**Task to carry out:** Return each line of the material below exactly. Begin at the first and end on the line with "Annotated regions visible".

**Data extract:**

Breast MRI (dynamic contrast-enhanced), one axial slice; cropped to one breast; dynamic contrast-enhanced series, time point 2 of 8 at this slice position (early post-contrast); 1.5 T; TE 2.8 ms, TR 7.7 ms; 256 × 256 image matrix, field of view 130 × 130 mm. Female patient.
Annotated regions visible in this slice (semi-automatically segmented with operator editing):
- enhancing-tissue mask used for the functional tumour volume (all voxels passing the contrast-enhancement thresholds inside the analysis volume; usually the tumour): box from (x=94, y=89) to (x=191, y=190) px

**Exercise response:**
Breast MRI (dynamic contrast-enhanced), one axial slice; cropped to one breast; dynamic contrast-enhanced series, time point 2 of 8 at this slice position (early post-contrast); 1.5 T; TE 2.8 ms, TR 7.7 ms; 256 × 256 image matrix, field of view 130 × 130 mm. Female patient.
Annotated regions visible in this slice (semi-automatically segmented with operator editing):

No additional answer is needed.